%%
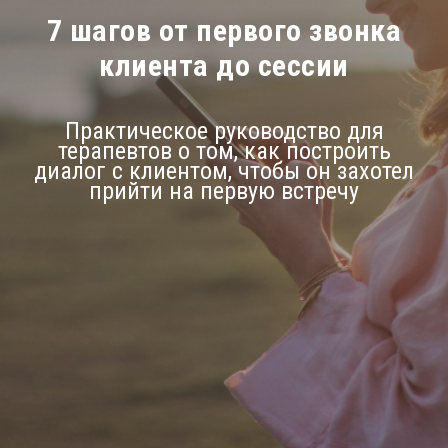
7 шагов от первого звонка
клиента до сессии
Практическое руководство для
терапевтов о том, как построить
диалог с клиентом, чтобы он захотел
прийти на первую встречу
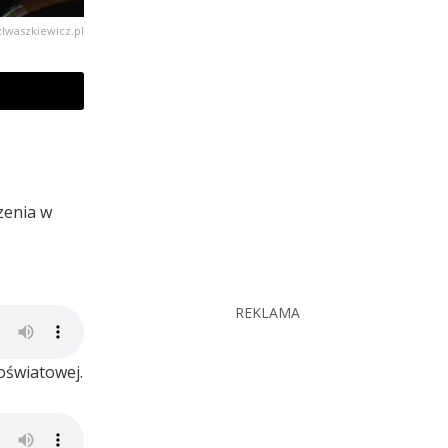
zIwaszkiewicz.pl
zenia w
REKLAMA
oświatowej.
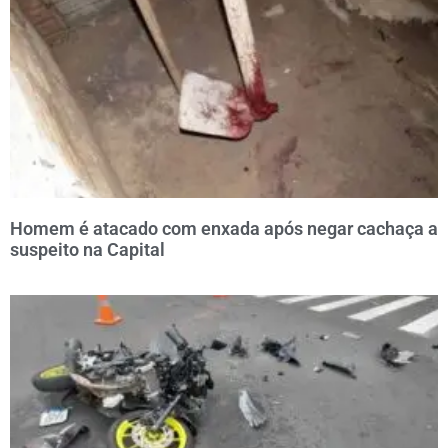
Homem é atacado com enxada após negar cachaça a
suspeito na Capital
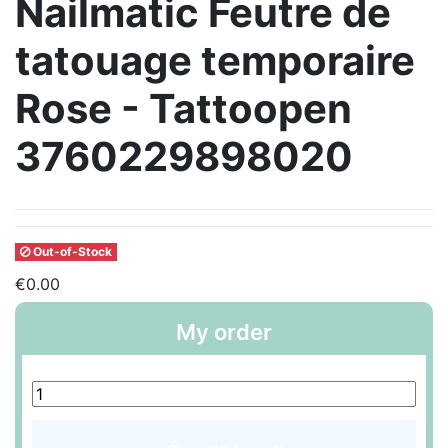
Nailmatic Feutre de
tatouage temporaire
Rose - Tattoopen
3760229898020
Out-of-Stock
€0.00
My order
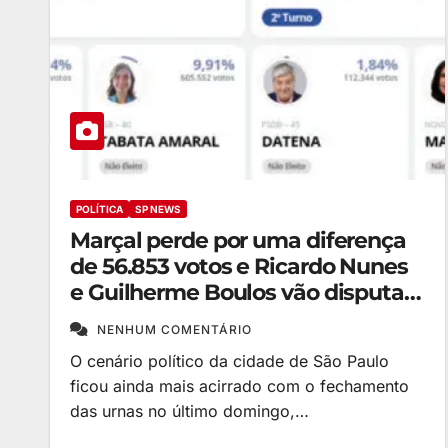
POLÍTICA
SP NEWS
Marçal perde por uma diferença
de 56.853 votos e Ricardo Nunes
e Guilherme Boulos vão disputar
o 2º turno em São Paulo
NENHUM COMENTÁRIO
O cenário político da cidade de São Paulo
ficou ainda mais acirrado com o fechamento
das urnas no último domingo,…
%%
%%
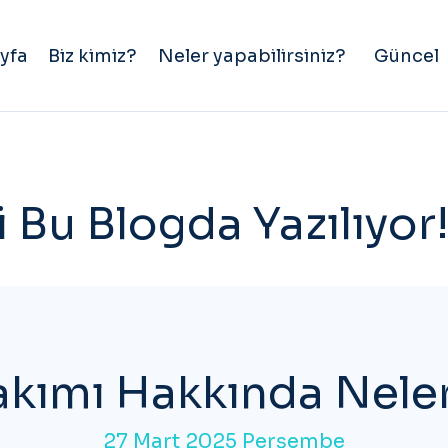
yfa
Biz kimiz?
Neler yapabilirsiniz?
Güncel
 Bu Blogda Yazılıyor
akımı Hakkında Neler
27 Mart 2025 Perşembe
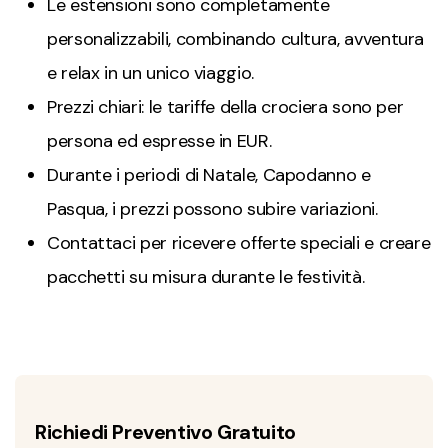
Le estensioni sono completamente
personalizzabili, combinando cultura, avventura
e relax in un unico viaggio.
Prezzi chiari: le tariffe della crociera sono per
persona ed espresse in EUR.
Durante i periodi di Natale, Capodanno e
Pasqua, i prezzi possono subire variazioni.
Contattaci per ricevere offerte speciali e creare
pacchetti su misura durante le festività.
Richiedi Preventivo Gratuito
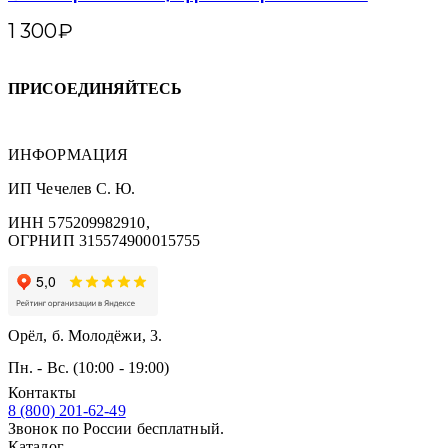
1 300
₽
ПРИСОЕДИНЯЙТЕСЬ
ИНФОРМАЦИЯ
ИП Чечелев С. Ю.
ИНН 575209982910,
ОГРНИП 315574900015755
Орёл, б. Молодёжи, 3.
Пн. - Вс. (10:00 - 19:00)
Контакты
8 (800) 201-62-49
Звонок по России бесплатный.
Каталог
%%
◆ Work request ◆
Count the lines of text in both blocks of items above that contain the word "Neler", and give only that number.

◆ Result of this task ◆
2